The opening moments of “This Is America” show a man strumming a guitar alone to choral sounds. Within the first minute, Gambino shoots the man, who has been tied up with a head cover. Childish Gambino hands the gun to another man, who safely wraps it in a red cloth as the obscured man is dragged away. The moment goes right into the first rapped chorus: “This is America / Don’t catch you slippin’ up.”

Ramsay says the timing — that this happens during the song’s move from choral tones to a trap sound — allows Gambino to straddle contradictions and also allows the viewer to identify with his humanness.

“He’s talking about the contradictions of trying to get money, the idea of being a black man in America,” Ramsey says. “It comes out of two different sound worlds. Part of the brilliance of the presentation is that you go from this happy major mode of choral singing that we associate with South African choral singing, and then after the first gunshot it moves right into the trap sound.” 

The early moment shows, too, that Gambino “could be anyone,” according to Ramsey. “You have him almost unadorned, as if he were totally without all the accoutrements of stardom,” he says, noting that Gambino dances in neutral colored pants, dark skin and with textured hair. “It’s just him, and therefore, it could be us.”

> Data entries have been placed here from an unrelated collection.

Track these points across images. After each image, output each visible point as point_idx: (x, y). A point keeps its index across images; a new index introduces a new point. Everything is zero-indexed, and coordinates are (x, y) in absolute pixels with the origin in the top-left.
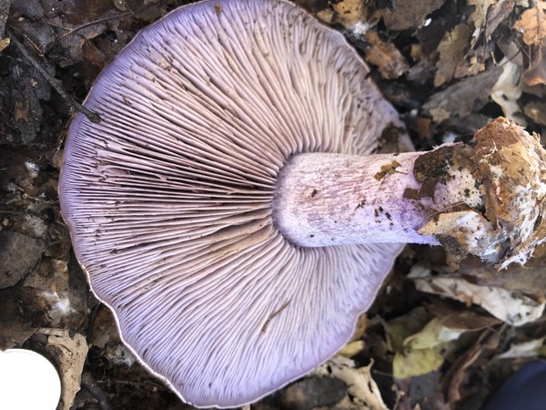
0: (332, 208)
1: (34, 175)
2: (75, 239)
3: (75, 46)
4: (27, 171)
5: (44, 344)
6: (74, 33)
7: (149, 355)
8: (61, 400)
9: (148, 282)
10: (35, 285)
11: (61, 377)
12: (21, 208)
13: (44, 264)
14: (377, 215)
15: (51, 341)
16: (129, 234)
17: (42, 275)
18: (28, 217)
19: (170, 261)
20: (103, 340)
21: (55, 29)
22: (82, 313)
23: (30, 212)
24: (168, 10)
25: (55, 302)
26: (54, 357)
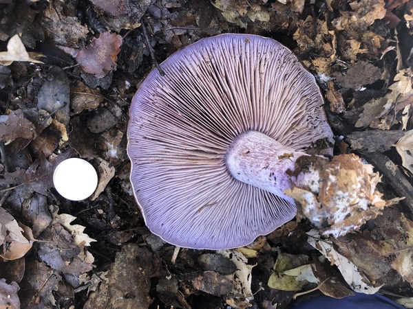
0: (252, 163)
1: (127, 88)
2: (130, 124)
3: (169, 36)
4: (125, 85)
5: (98, 165)
6: (171, 30)
7: (139, 194)
8: (94, 193)
9: (153, 159)
10: (105, 137)
11: (98, 183)
12: (115, 101)
13: (114, 130)
14: (270, 176)
15: (101, 165)
16: (155, 133)
17: (110, 134)
18: (116, 106)
19: (168, 154)
20: (123, 176)
21: (163, 25)
22: (120, 159)
23: (117, 104)
24: (222, 33)
25: (110, 149)
26: (99, 172)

Gambino dancing with schoolchildren amid violence

Gambino and a group of kids clad in school uniforms dance throughout much of the “This Is America” video, smiling through impeccable moves as violence erupts behind them. The moment could be open to numerous interpretations — for example, Ramsey says, the dancers could be there to distract viewers in the same way black art is used to distract people from real problems plaguing America. But, Ramsey says, it’s better to absorb the video as a whole because America itself is a country of “very strange juxtapositions.”